> [EXERCISES]:
1. Answer these questions using the forum thread on panel clearance:
(a) Where is the panel being replaced, and how is it mounted?
(b) In the quoted section 110.26(A)(3), to what height must the work space extend?
(c) What voltage was the panel that one poster worked on with only about 3 feet of front clearance?
2. Reproduce word for word the passage of the forum thread on panel clearance that begins at the words "## joe-nwt (Mar" and stops after the words "common sense too.".

# Panel clearance



## WronGun (Oct 18, 2013)

Replacing a service and the panel is in the garage flush mounted on the wall. The foundation in the garage is boxed in finished and protrudes past the panel. My first thought was violation, just looking for additional feedback. 

Same idea as picture below except panel is not surface mounted , walls are finished. 











Sent from my iPhone using Tapatalk


----------



## joebanana (Dec 21, 2010)

If it's a replacement, that could be a grey area. If the original panel passed an inspection, I think that set a precedent. Maybe.


----------



## Wirenuting (Sep 12, 2010)

The working area is clear and there is no obstructions of the panel. 6" is insignificant.


----------



## WronGun (Oct 18, 2013)

I thought the space directly above panel and below the panel weather flush or wall mounted needs to be clear of obstructions 











Sent from my iPhone using Tapatalk


----------



## MotoGP1199 (Aug 11, 2014)

Talk to the inspector. At least the inspectors I have dealt with seem to think 6" or less(some how a lot come up with this magic number) is ok for structural portions of the building. It's not code but most are realistic. I have noticed they are a lot nicer about things like this if I talk to them before hand. A lot of outdoor panels that are flush mount in CA have a footer that sticks out 1-3" and its never a problem.


----------



## paulengr (Oct 8, 2017)

Around here the view is can a firefighter fully dressed out with full SCBA access the panel including turning around. The space above and below is to kick the plumbers and duct runners out:


----------



## Quickservice (Apr 23, 2020)

I know one thing... I had to work on a 480V panel many years back without only about 3 feet of front clearance and it almost gave me a heart attack.


----------



## Signal1 (Feb 10, 2016)

Nice place to set your tools down right there. 

I'd email off a pic to the AHJ before you get on it.


----------



## HertzHound (Jan 22, 2019)

It looks like if that 6” of framing was a big JB or trough, it would be allowed in the working space. 



> 110.26 (a)
> (3)Height of Working Space.
> The work space shall be clear and extend from the grade, floor, or platform to a height of 2.0 m (61/2 ft) or the height of the equipment, whichever is greater. Within the height requirements of this section, other equipment that is associated with the electrical installation and is located above or below the electrical equipment shall be permitted to extend not more than 150 mm (6 in.) beyond the front of the electrical equipment.


----------



## flyboy (Jun 13, 2011)

I installed plenty of panels like that in my career. Mostly in bi-levels. Never had a problem with inspectors.


----------



## Dennis Alwon (May 9, 2009)

IMO, it is a violation but I have seen it pass in some areas. I have also seen it fail. If you are looking for the NEC call on it then it is a violation. If an inspector wants to let it slide that's something else


----------



## WronGun (Oct 18, 2013)

Art 110.26 A-3


Sent from my iPhone using Tapatalk


----------



## joe-nwt (Mar 28, 2019)

I wouldn't bat an eye at at that and neither would any of the inspectors I deal with. Inspectors have the discretion to use common sense too.


----------

> [DATA EXCERPTS]:
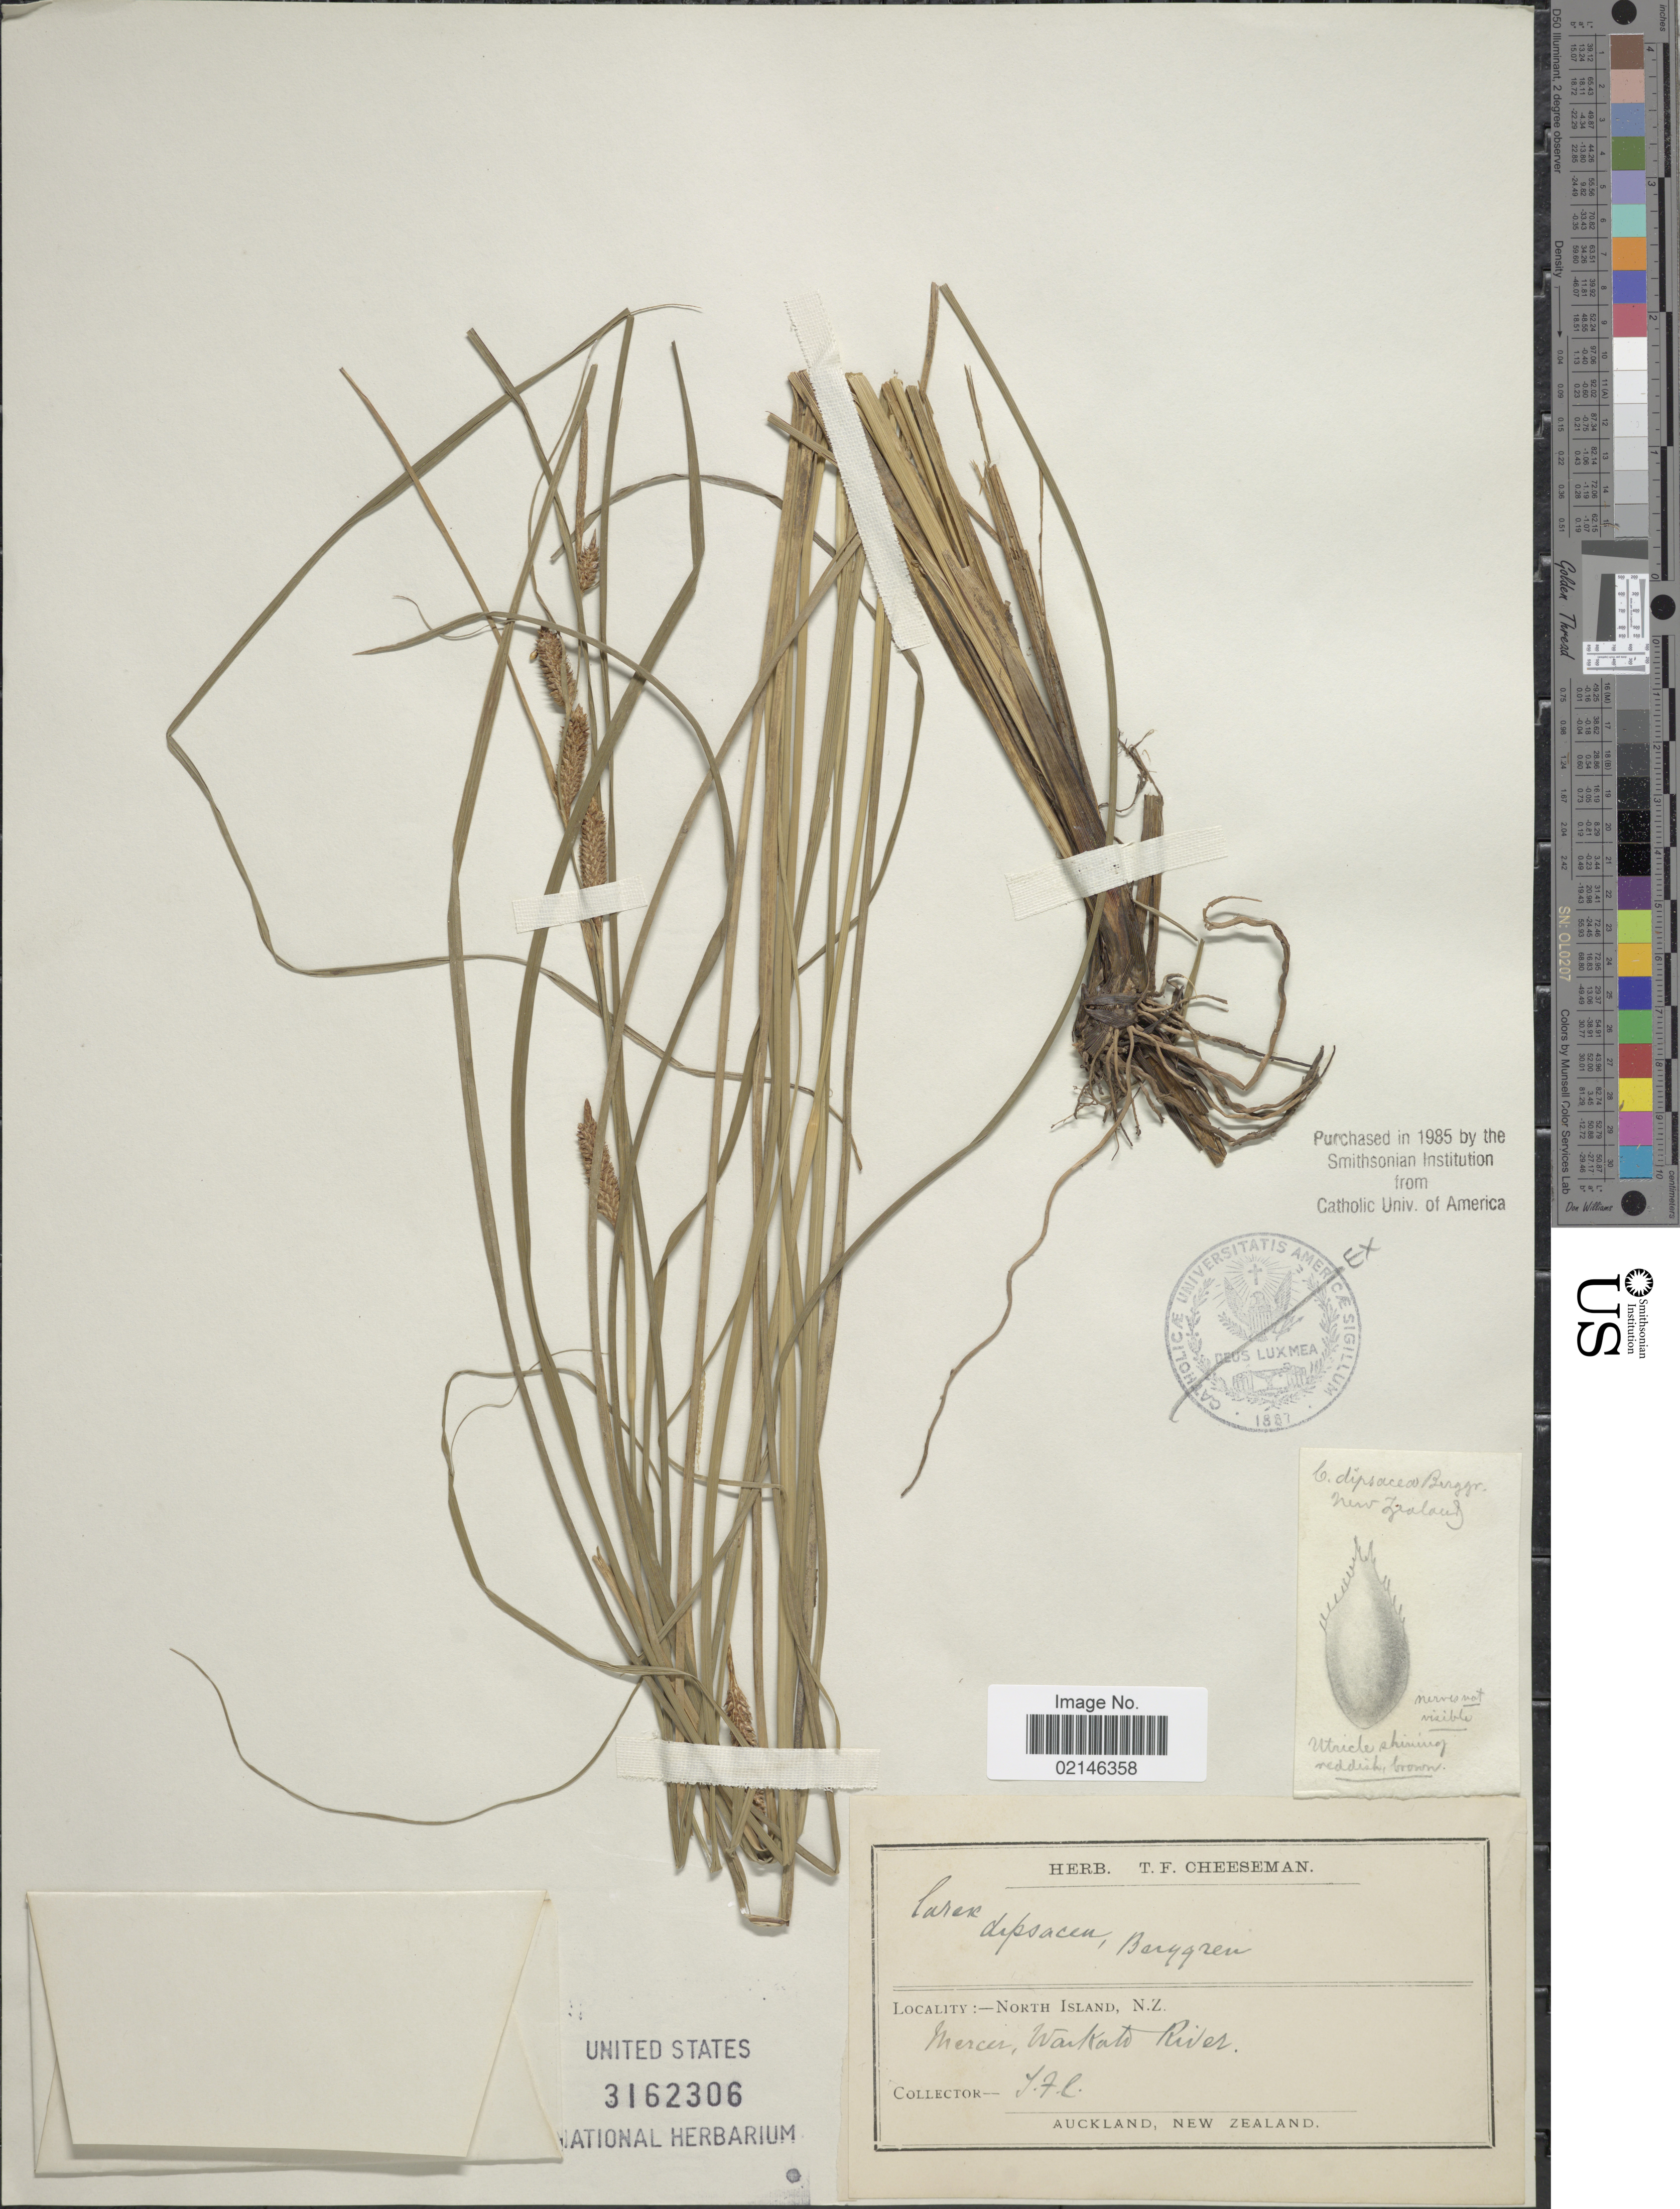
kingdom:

==

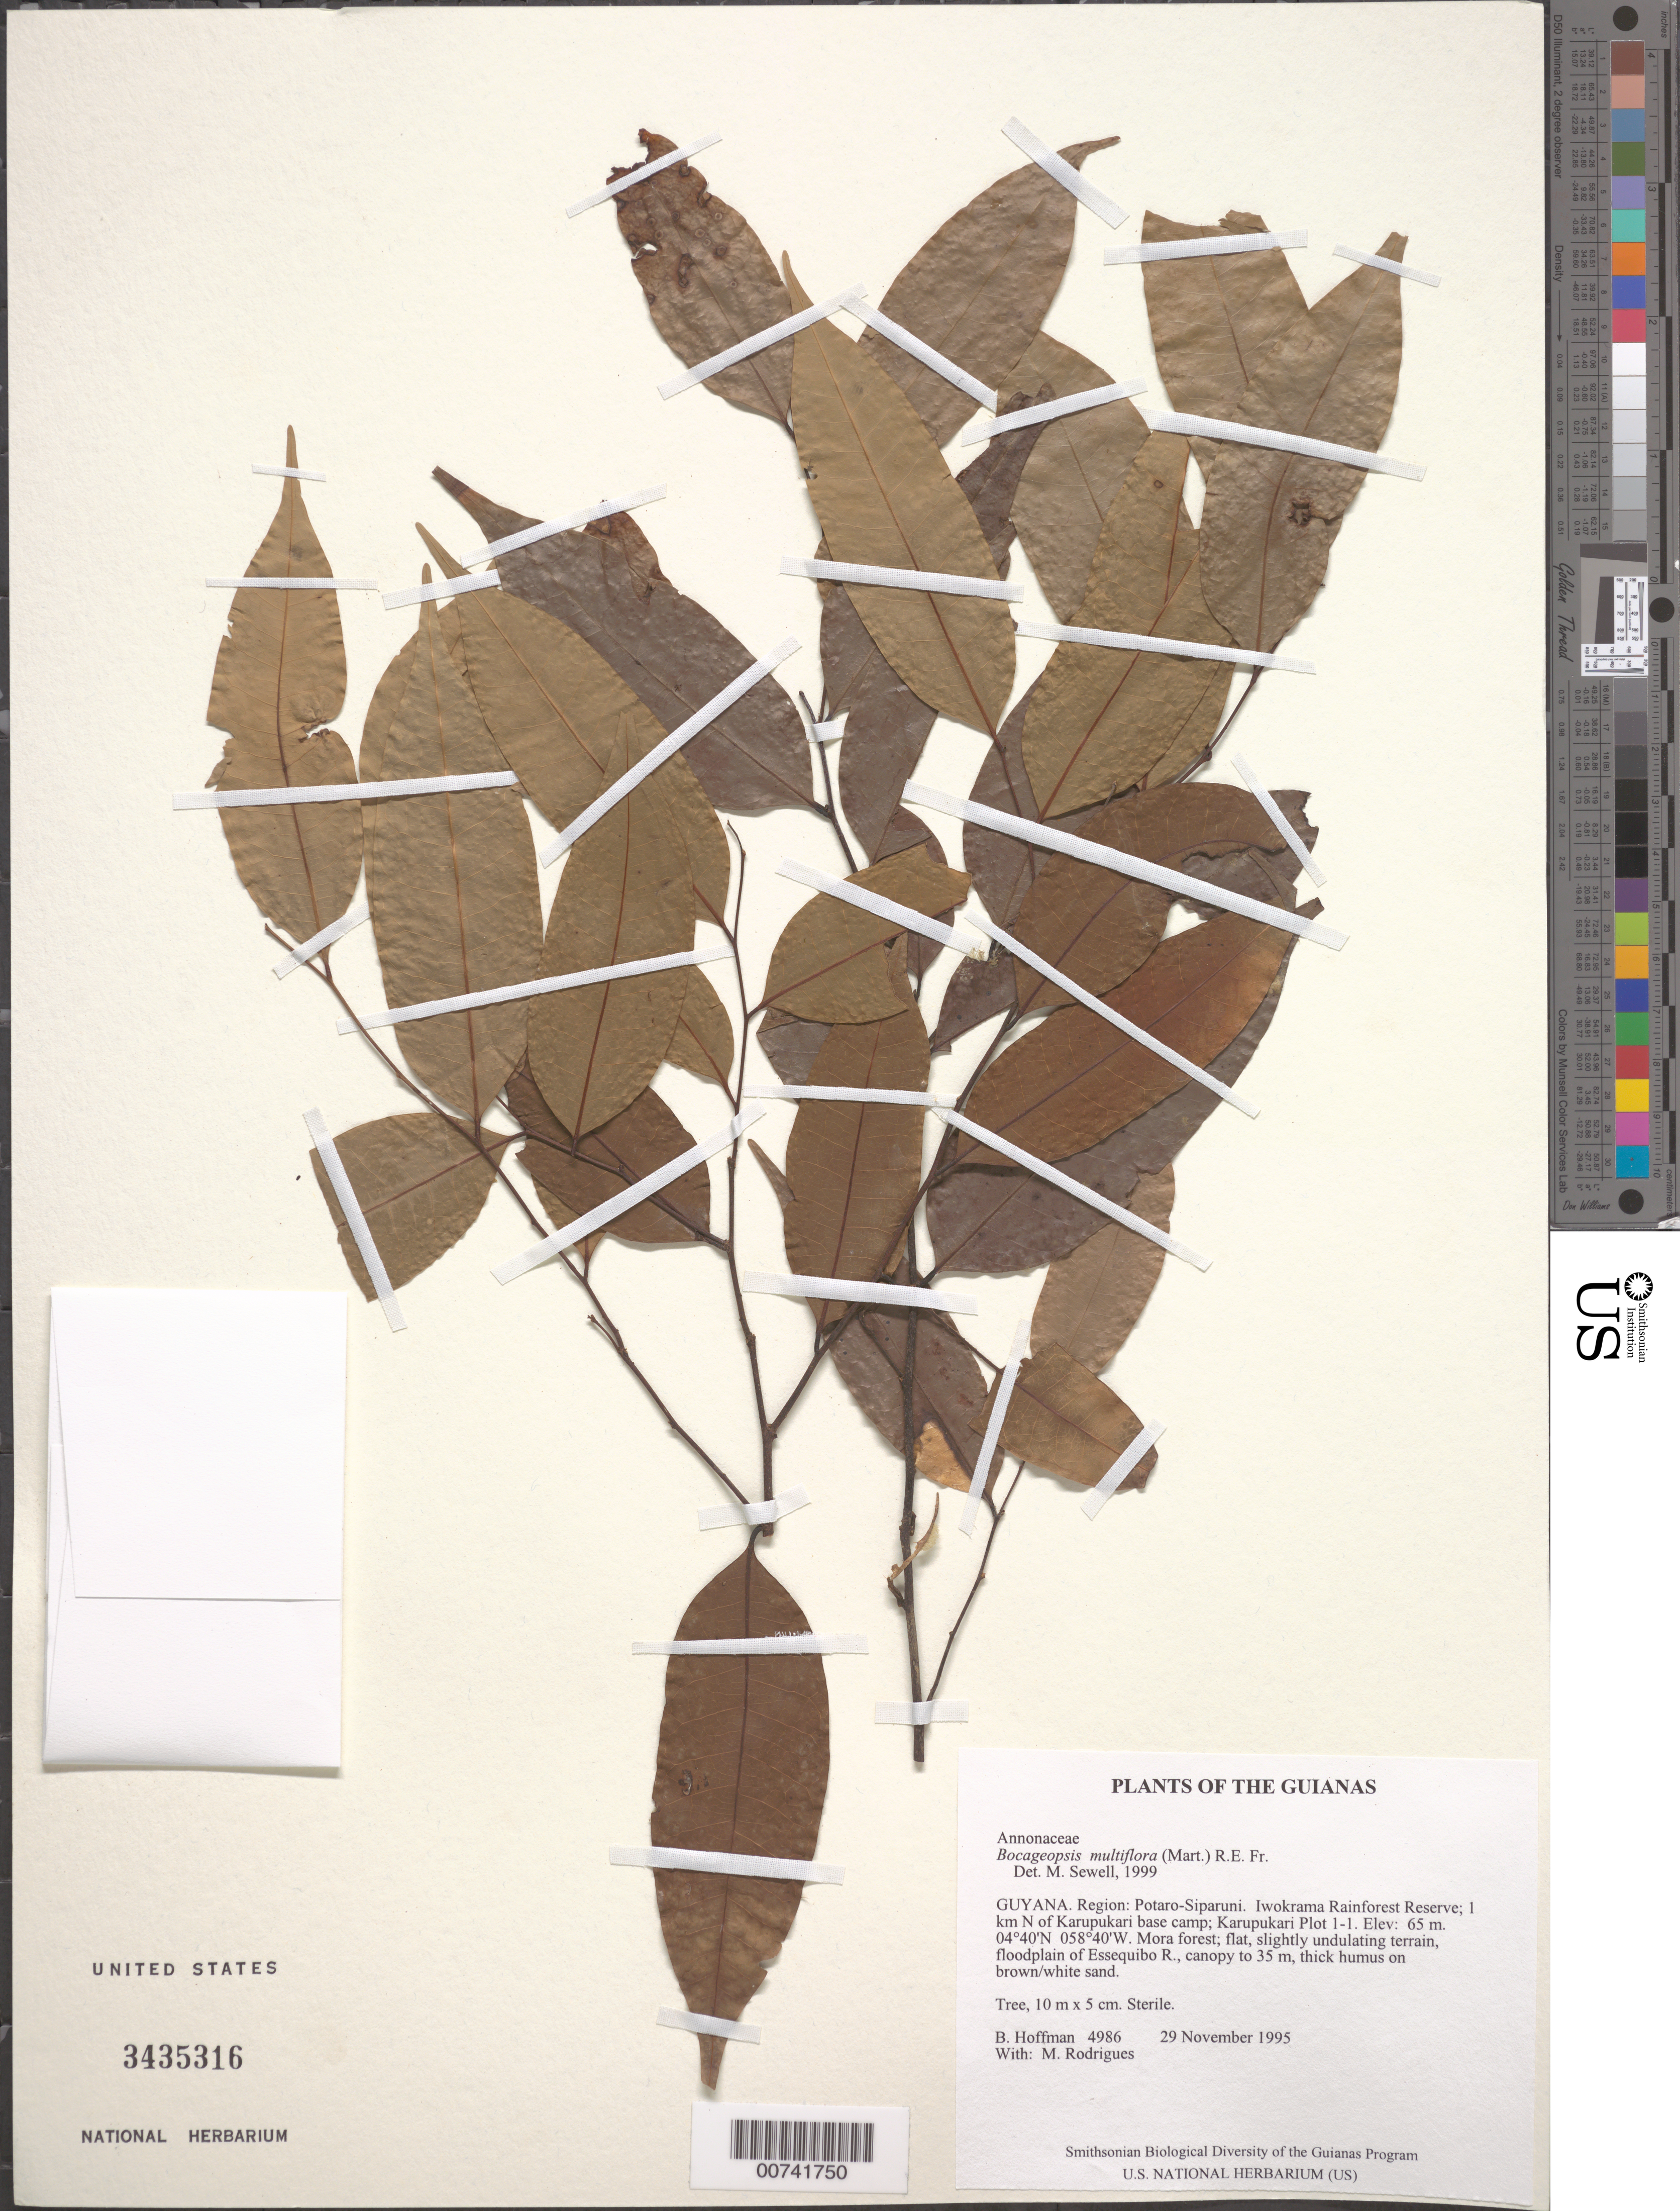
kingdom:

> [EXPECTED OUTPUTS]:
1.
(a) It is in the garage, flush mounted on the wall.
(b) It must extend from the grade, floor, or platform to a height of 2.0 m (6 1/2 ft) or the height of the equipment, whichever is greater.
(c) 480V.

2.
## joe-nwt (Mar 28, 2019)

I wouldn't bat an eye at at that and neither would any of the inspectors I deal with. Inspectors have the discretion to use common sense too.